“A custodial bank in Australia like State Street or BNP Paribas must have the assets completely segregated from other depositors, all banks will do this. The SVB assets would be independently segregated and verifiable,” he said.
“Offshore has all different rules. European banks after [convicted fraudster Bernie] Madoff where the assets didn’t exist and the banks didn’t do their homework, they created a concept called UCITS IV for a depositary that has a fiduciary and custodial responsibility.”
On Monday, Australian time, the US Treasury and Federal Reserve said all SVB depositors would be repaid their savings in full, and set up a new line of funding to stem fears of a broader run on US regional banks.
The gross asset value of the individual investment funds is commonly anywhere between $US10 million and more than $US1 billion, with most of the funds smaller than $US500 million.
The data was sourced by US intelligence group Castle Hill using a proprietary tool that allows it to track ADV registration forms submitted to the SEC by investment managers that employ key service providers such as administrators, auditors, and custodians.
Custody requirements
Under the US Dodd Frank Act conceived in the aftermath of the global financial crisis, certain private equity, hedge fund, and other multi-asset fund managers must register with the SEC as investment advisers to comply with custody rules, after laws were tightened to narrow reporting exemptions.
Some pure play venture capital firms still qualify for exemptions from SEC registration.
US and global custody rules generally mean all cash and other securities purchased by an investment fund must be sent to the segregated custodian, which may be subject to independent audits and liable for preparing account statements.
Under a service agreement, a custodian or funds administrator is also generally responsible for complex security arrangements around funds transfer authorisations as one line of defence against fraudulent activity.
Other back office or prime brokerage functions such as securities lending, re-hypothecation, fund accounting, unit pricing, reconciliations, and the preparation of periodic statements may also be provided by the asset servicing arms of investment banks, segregated from custody functions.

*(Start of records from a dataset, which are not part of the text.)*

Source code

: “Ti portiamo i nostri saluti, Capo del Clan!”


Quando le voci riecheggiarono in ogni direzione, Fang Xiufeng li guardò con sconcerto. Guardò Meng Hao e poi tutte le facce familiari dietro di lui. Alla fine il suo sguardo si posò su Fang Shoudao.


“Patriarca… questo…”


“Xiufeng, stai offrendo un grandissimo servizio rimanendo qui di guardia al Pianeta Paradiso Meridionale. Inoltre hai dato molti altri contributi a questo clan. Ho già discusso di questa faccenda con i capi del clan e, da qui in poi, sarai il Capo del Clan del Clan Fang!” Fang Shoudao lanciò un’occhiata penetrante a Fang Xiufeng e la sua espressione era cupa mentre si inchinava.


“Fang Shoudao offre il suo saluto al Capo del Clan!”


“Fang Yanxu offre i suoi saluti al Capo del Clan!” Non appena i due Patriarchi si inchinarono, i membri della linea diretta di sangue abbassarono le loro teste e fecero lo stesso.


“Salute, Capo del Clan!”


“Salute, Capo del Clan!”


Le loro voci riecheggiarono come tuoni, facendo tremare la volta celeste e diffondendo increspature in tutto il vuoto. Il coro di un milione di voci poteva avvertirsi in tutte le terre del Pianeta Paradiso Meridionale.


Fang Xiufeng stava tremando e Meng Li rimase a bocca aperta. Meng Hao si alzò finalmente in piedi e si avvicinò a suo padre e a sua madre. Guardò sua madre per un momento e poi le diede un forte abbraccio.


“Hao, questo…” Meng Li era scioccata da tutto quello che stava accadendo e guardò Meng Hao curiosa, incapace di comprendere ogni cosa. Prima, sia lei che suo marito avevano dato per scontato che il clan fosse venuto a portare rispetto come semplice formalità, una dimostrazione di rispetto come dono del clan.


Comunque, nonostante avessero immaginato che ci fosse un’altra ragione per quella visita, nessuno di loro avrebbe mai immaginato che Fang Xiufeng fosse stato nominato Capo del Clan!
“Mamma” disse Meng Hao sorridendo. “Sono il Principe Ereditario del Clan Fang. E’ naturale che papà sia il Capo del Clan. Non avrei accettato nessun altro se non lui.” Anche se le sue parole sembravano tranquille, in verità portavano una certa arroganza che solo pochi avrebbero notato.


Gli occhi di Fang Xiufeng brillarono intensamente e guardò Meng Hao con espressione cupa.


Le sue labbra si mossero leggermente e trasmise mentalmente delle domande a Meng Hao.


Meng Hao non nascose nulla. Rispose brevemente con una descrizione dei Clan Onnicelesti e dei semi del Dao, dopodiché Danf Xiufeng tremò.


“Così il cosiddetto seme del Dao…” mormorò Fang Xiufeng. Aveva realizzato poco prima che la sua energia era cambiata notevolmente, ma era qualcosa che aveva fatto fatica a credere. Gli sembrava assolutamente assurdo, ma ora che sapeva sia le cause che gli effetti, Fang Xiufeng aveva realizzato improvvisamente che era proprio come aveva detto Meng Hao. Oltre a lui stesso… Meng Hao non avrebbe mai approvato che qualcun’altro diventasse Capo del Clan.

The Wall Street and European financial services giants commonly split business units between asset management and asset servicing, with reporting lines segregated and the head of each unit reporting into the chief executive.
Mr Kalman said Australian registered investment schemes must have a legal custodian under the rules in ASIC regulatory guide 133 and other financial services laws to ensure minimum regulatory capital and segregated responsibilities.
However, the California lender’s meltdown affected at least eight ASX-listed tech businesses and potentially hundreds of local start-ups that scrambled to retrieve deposits and find new banking partners.
Private equity firms including Ares Management, Blackstone, Carlyle Group and KKR are now looking to buy some of the loan assets on SVB’s books, according to Bloomberg.
Investment bank HSBC agreed to buy the UK arm of SVB for £1 this week in a bailout that will ease the pressure on government, as the biggest bank collapse since the GFC sends after shocks through capital markets.